Reproduce the data below line by line, from its first line to the line with "32: (281, 305)", both included, and nothing past that point.

Segment Start: GIVEN DATA

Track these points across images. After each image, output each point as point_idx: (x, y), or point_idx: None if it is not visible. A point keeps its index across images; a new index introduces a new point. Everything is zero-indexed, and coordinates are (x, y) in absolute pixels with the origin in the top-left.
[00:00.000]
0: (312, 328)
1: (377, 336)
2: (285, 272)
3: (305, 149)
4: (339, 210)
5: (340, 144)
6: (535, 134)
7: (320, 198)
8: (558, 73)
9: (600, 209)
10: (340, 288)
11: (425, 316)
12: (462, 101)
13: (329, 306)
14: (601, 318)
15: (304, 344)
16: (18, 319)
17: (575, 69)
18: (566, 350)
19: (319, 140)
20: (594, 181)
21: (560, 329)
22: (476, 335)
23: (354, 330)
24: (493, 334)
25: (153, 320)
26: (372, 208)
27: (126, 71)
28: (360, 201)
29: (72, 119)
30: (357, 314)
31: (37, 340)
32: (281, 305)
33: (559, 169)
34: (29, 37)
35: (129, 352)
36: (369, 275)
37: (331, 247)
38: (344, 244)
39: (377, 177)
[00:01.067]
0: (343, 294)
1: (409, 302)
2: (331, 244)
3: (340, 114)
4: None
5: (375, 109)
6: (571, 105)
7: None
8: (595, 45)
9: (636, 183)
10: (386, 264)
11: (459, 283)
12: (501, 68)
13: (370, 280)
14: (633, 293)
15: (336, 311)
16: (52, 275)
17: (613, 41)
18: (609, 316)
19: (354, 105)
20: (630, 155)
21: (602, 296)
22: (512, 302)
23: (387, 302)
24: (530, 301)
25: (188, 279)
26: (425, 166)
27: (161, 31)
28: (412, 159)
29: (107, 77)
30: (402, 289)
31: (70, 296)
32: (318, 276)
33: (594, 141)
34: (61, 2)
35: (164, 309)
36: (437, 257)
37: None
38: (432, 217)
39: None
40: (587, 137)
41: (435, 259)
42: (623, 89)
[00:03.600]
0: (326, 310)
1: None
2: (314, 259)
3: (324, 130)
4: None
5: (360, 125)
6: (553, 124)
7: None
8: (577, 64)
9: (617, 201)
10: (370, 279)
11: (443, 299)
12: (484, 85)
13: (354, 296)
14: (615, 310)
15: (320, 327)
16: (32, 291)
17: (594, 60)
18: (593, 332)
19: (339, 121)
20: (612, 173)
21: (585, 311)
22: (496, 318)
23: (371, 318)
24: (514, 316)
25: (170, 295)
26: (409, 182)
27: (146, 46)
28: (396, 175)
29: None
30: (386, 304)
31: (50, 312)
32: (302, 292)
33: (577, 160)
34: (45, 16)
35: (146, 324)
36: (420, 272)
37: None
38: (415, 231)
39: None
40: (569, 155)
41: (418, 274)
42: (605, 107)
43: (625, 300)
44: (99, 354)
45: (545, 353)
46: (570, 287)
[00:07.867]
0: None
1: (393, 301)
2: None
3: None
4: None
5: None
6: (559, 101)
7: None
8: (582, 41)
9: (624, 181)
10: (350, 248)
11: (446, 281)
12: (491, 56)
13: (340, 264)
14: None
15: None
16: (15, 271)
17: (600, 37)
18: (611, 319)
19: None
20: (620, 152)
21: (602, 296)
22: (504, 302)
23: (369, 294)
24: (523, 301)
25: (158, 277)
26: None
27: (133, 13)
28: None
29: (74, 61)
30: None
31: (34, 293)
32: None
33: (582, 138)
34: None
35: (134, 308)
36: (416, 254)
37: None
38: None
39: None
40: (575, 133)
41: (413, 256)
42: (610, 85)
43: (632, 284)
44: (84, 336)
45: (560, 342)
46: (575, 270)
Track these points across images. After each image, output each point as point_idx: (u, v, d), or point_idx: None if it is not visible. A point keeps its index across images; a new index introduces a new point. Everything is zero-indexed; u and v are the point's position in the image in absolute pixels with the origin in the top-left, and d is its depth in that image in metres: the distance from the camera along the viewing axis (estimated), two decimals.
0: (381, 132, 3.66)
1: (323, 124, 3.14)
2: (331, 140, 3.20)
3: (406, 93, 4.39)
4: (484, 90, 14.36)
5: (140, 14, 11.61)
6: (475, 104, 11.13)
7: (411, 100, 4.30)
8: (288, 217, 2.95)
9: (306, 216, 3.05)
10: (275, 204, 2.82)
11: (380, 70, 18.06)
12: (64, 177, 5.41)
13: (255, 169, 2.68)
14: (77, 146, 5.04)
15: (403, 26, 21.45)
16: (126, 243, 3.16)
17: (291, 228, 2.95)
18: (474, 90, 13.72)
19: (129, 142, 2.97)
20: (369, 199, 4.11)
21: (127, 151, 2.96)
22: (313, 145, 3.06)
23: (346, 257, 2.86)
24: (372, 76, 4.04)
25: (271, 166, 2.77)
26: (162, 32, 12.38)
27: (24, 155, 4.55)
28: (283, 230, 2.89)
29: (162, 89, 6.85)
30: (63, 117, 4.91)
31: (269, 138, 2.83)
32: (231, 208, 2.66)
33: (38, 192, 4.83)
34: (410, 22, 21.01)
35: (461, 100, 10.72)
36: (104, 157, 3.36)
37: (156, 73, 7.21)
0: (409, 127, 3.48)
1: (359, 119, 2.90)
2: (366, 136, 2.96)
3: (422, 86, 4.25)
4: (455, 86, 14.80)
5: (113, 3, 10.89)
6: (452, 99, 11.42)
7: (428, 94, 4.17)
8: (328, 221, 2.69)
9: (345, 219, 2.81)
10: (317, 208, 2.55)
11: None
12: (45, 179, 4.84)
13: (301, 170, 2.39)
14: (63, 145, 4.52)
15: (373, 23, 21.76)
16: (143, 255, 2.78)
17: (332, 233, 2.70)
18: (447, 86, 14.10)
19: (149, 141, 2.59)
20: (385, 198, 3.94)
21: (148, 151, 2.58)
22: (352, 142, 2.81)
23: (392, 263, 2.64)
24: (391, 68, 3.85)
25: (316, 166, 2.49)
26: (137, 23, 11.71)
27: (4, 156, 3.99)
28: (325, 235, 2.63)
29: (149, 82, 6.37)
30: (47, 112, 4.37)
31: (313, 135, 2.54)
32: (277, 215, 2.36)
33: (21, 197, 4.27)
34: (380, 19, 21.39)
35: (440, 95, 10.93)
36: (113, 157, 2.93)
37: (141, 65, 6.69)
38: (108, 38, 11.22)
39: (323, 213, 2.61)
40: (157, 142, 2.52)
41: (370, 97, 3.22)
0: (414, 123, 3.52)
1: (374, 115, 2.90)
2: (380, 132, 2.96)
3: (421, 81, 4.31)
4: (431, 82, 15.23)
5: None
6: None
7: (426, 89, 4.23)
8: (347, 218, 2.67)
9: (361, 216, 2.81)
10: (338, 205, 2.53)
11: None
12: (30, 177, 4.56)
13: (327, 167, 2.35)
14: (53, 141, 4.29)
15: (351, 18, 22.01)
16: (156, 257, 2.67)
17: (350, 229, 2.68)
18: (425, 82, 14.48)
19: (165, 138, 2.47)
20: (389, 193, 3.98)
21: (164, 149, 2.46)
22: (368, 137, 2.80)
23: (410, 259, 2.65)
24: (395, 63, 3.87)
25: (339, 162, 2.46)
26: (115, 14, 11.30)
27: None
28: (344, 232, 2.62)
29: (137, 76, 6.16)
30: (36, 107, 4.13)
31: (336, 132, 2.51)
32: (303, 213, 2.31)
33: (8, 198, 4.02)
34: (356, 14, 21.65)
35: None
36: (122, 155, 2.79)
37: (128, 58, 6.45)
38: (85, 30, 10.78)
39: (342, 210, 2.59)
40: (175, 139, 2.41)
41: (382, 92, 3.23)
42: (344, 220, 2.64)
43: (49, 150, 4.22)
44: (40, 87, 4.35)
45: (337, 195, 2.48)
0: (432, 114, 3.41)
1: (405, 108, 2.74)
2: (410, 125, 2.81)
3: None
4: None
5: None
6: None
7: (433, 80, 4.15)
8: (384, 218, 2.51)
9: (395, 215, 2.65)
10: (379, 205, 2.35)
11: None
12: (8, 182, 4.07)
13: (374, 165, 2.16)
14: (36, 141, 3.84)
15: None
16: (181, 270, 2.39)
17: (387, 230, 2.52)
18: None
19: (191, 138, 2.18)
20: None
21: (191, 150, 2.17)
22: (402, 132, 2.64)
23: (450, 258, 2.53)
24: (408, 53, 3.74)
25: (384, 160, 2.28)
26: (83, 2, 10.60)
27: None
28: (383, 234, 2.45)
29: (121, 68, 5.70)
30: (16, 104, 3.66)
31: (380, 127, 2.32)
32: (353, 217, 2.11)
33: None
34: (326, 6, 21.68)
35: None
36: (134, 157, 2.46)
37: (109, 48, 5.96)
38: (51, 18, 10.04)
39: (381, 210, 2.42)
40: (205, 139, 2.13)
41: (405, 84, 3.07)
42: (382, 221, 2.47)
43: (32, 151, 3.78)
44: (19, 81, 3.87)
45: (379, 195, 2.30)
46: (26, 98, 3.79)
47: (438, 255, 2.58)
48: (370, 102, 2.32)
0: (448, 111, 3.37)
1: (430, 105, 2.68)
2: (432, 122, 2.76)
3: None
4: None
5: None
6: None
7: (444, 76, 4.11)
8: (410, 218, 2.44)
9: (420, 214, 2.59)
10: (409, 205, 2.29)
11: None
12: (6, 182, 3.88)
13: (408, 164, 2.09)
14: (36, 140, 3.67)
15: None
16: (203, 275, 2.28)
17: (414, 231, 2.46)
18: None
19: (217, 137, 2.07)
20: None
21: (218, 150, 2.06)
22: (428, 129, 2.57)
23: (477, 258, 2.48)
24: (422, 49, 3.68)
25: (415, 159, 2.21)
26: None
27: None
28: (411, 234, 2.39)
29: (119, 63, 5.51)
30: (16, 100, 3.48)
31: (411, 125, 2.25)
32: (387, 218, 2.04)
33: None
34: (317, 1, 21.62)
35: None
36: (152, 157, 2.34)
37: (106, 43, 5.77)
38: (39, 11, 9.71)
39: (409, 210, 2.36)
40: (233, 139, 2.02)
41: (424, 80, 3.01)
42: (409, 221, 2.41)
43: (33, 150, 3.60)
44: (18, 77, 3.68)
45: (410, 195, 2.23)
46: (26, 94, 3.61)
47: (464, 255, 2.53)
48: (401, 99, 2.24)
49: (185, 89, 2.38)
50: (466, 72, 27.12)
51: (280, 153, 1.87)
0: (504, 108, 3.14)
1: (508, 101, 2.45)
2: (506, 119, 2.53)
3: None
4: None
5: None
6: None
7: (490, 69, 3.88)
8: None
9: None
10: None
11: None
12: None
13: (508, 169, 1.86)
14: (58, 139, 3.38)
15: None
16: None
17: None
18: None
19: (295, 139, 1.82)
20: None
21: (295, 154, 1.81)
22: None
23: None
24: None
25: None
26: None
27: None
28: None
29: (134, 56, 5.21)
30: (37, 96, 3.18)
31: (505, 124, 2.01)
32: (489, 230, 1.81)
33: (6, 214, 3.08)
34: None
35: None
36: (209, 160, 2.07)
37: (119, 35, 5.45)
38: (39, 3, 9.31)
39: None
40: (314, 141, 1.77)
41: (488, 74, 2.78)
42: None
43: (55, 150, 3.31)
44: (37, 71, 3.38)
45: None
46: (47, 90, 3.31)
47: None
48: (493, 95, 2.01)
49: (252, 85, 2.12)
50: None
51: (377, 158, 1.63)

Segment End: GIVEN DATA

■ **EXERCISE OUTPUT**:
Track these points across images. After each image, output each point as point_idx: (x, y), or point_idx: None if it is not visible. A point keeps its index across images; a new index introduces a new point. Everything is zero-indexed, and coordinates are (x, y) in absolute pixels with the origin in the top-left.
[00:00.000]
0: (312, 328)
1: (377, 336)
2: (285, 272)
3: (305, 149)
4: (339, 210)
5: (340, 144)
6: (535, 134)
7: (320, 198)
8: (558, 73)
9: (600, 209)
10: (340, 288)
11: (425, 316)
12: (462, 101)
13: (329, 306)
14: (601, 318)
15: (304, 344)
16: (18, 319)
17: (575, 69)
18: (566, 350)
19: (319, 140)
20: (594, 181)
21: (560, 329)
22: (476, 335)
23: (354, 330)
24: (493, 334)
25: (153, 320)
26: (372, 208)
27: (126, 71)
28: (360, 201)
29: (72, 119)
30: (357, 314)
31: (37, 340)
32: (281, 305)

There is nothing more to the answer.